Andy Roddie

Personal information
- Full name: Andrew Robert Roddie
- Date of birth: 4 November 1971 (age 54)
- Place of birth: Glasgow, Scotland
- Position: Midfielder

Youth career
- Glasgow United

Senior career*
- Years: Team / Apps / (Gls)
- 1988–1994: Aberdeen / 27 / (5)
- 1994–1997: Motherwell / 55 / (0)
- 1997: Panos Ljungskile SK / 22 / (2)
- 1997–1998: St Mirren / 19 / (1)
- 1998–1999: Yee Hope / 30 / (1)
- 1999: Carlisle United / 2 / (0)
- 1999: Clydebank / 4 / (0)
- 1999–2000: Stranraer / 9 / (3)
- 2000: Ross County / 1 / (0)
- 2000–2001: Yee Hope / 30 / (8)
- 2001: KR Reykjavik / 9 / (2)
- 2002: Partick Thistle / 3 / (0)
- 2002: Arbroath / 4 / (0)
- 2002–2004: Peterhead / 58 / (14)
- 2004–2005: Elgin City / 26 / (3)
- 2005–2008: Inverurie Locos / 90 / (22)
- Total:  / 380 / (50)

International career
- 1992–1993: Scotland U21 / 5 / (1)

Managerial career
- 2012–2016: Colony Park
- 2016–2017: Huntly
- 2020–2021: Keith

= Andy Roddie =

Scottish footballer

Andrew Robert Roddie (born 4 November 1971) is a Scottish former footballer, who played in the Scottish Premier Division for Aberdeen and Motherwell. Most recently, he was manager of Keith in the Highland League.

== Career ==
Born and brought up in Glasgow, Roddie joined Aberdeen as a 16-year-old and spent seven years at Pittodrie before signing for Motherwell in 1994 under the management of former teammate Alex McLeish.
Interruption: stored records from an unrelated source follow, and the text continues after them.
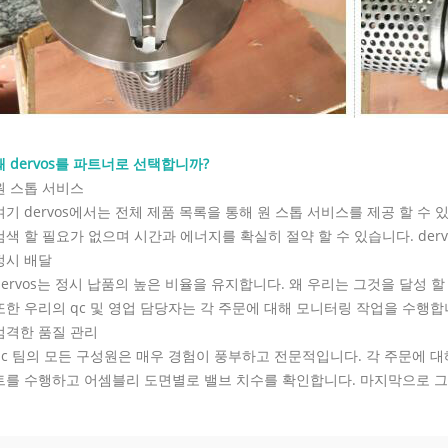
왜 dervos를 파트너로 선택합니까?
원 스톱 서비스
여기 dervos에서는 전체 제품 목록을 통해 원 스톱 서비스를 제공 할 수 
검색 할 필요가 없으며 시간과 에너지를 확실히 절약 할 수 있습니다. de
정시 배달
dervos는 정시 납품의 높은 비율을 유지합니다. 왜 우리는 그것을 달성 
또한 우리의 qc 및 영업 담당자는 각 주문에 대해 모니터링 작업을 수행합
 Gate Valve: Design Features,
엄격한 품질 관리
Materials, and RFQ
8-07
qc 팀의 모든 구성원은 매우 경험이 풍부하고 전문적입니다. 각 주문에 대
 gate valve is a heavy-duty steel gate
 for full-open or full-closed isolation
트를 수행하고 어셈블리 도면별로 밸브 치수를 확인합니다. 마지막으로 그
um, natural gas, petrochemical,
and power applications. A good RFQ
ine size, pressure class, material,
Failing to score in two and a half seasons at the Lanarkshire club, Roddie left for Notts County and began a peripatetic career which took in Sweden, Hong Kong, Northern Ireland and Iceland as well as further spells in Scotland and England. He finished his career in the Highland League with Inverurie Loco Works.

After retirement, Roddie became involved in youth football in the North East of Scotland founding Kintore United. He joined the coaching staff at Colony Park in August 2012 as co-manager before assuming sole responsibility in January 2014.